[[ Provided passage open ]]
“Ban coal!” demand those of the green persuasion, demonstrating once again that the gulf between warm-and-fuzzy thinking and real-world needs is darker than a candle-lit Third World hovel. As US author and energy specialist Robert Bryce noted this week in Melbourne, nothing banishes poverty like cheap, reliable power
Robert Bryce at the Institute of Public Affairs in Melbourne on September 9 might have been stressing the ‘bleeding obvious’, as business-press guru Terry McCrann put it in his thank-you speech. Bryce’s HV McKay lecture at the RACV was titled “More Energy, Please: How Increasing Energy Use Promotes a Richer, Freer World.”
It is indeed bleeding obvious to the sapient that there is currently no viable substitute for coal-fired electricity generation. But throughout the Western world other people are campaigning to ‘save the planet’ by shutting coal-power down and thus reducing purportedly dangerous C02 emissions.
Bryce’s energy analyses have appeared in publications including the Wall Street Journal, Atlantic Monthly and National Review. Texas-based, he’s the author of five energy books, the latest being Smaller Faster Lighter Denser Cheaper: How Innovation Keeps Proving the Catastrophists Wrong. Bryce didn’t discuss the merits of the catastrophic human-caused global-warming hypothesis. He just delineated the irrationality of draconian global and national targets to cut CO2 emissions, given the developing world’s determination to use electricity to lift its people from poverty:
“I’m a resolute agnostic about the climate issue. Tell me CO2 is good, tell me it’s bad. I’m bored with the nastiness.
[[ Provided passage closed ]]
Task list -
1. Copy word for word from the article on Robert Bryce's energy lecture, beginning at the words "It is indeed" and stopping after "dangerous C02 emissions.".
2. Name each publication that the article on Robert Bryce's energy lecture says has run his energy analyses.
[[ Data excerpts open ]]
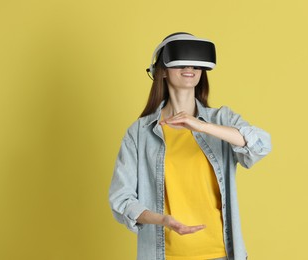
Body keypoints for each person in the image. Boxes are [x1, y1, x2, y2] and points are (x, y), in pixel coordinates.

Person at [109, 32, 272, 260]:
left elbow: (261, 144)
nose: (190, 68)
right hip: (164, 254)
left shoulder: (221, 119)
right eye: (181, 62)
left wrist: (201, 126)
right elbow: (121, 199)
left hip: (221, 253)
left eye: (196, 64)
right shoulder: (139, 132)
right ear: (162, 70)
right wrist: (162, 219)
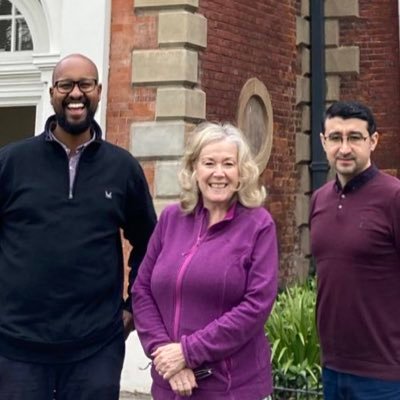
[[ Data excerpts closed ]]
Answers by item number -
1.
It is indeed bleeding obvious to the sapient that there is currently no viable substitute for coal-fired electricity generation. But throughout the Western world other people are campaigning to ‘save the planet’ by shutting coal-power down and thus reducing purportedly dangerous C02 emissions.

2. Wall Street Journal, Atlantic Monthly, National Review